Fragile Dreams não é um daqueles jogos onde explosões ocorrem de cinco em cinco minutos, não tem sangue jorrando na tela até sair da televisão ou qualquer estímulo equiparável a uma injeção de adrenalina diretamente na corrente sanguínea. Se ainda espera um jogo como um Final Fantasy, que pode até carregar uma carga emocional densa, mas ao fim ainda nos deparamos com uma sensação de dever cumprido num universo onde praticamente tudo se resolve, pode tirar o cavalinho da chuva. Fragile Dreams extrai a nata do drama existencialista humano em seu enredo, o que o torna uma das experiências mais incomuns e ousadas do Nintendo Wii.
Apesar de lembrar vagamente um Survival Horror com uma pitada daquele terror paranormal japonês característico, o jogo trabalha um enfoque no drama e na melancolia dos sentimentos humanos, bem como uma filosofia existencialista num tipo de RPG Hack’n’Slash. Pode soar estranho, mas é necessário lembrar que esse é um estilo de gameplay que não está necessariamente atrelado à gêneros mais aventurescos. Não que Fragile Dreams não seja, de certa forma, uma aventura, contudo.

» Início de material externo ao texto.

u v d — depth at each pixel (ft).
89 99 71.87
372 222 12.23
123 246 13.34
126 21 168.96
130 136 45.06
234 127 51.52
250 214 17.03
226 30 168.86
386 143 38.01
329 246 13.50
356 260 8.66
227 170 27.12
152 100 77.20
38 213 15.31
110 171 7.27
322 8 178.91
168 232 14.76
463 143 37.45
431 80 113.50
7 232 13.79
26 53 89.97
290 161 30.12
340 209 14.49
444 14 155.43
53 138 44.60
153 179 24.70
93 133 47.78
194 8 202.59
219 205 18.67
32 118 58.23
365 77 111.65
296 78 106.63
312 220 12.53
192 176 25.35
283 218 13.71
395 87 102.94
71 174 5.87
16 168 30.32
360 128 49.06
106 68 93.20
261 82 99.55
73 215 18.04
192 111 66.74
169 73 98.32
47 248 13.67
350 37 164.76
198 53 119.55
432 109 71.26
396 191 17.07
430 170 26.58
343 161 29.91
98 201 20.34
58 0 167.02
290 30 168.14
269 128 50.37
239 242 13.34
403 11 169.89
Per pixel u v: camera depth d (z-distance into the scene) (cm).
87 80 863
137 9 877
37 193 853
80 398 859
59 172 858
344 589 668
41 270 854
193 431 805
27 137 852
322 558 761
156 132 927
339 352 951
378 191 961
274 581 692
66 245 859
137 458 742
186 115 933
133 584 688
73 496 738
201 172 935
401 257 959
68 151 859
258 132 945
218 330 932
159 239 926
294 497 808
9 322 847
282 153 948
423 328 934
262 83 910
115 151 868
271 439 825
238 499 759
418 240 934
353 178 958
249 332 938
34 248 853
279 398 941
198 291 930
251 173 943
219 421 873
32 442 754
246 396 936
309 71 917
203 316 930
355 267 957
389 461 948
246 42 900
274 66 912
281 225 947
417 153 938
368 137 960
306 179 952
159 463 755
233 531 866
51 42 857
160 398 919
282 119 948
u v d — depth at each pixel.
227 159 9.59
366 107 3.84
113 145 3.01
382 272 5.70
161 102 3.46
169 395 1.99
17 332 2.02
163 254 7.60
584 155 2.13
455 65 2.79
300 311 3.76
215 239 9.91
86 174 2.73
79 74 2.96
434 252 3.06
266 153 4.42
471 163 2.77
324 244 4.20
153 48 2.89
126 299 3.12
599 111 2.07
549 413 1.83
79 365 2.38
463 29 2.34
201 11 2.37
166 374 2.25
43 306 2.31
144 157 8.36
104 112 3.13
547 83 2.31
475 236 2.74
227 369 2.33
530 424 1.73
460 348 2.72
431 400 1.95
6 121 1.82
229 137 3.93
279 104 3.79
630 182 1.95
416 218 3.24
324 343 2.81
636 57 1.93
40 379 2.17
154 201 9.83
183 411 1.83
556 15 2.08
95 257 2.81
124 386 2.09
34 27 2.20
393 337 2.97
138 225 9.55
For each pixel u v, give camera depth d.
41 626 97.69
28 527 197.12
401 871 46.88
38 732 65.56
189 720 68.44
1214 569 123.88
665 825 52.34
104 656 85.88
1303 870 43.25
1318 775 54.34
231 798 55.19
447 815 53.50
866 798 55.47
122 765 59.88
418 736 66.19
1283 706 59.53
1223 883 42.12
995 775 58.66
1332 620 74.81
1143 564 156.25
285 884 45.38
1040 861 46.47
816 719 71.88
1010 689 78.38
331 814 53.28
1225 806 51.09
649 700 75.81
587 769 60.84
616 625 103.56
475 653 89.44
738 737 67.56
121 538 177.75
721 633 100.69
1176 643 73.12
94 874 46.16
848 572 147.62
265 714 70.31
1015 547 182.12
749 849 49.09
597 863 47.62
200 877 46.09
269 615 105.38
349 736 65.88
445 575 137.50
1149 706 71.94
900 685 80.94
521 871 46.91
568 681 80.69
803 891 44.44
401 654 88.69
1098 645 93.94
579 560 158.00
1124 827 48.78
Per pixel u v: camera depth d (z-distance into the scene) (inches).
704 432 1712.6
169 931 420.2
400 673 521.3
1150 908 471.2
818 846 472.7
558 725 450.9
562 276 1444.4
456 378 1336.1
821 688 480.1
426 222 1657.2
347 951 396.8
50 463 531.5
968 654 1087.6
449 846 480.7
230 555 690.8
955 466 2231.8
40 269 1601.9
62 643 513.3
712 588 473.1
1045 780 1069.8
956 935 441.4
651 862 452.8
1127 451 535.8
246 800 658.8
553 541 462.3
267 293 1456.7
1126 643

O jogo conta a história de um garoto de 15 anos chamado Seto, um dos últimos seres vivos num mundo pós-apocalíptico totalmente destruído. Passou a sua vida inteira ao lado de um idoso (o qual apelidou de avô) dentro de um observatório, até que esse senhor morre e deixa um bilhete que orientava Seto a seguir em direção a uma Torre Vermelha (que nós, do mundo comum, conhecemos como a Torre de Tóquio). Em seu caminho, encontra uma menina de cabelo prateado, cantando à luz da lua, quando, pela primeira vez, Seto compreende que são suas decisões que devem definir o rumo de sua vida e, por isso, decide que precisa conhecer aquela garota, que havia fugido ao notar sua presença.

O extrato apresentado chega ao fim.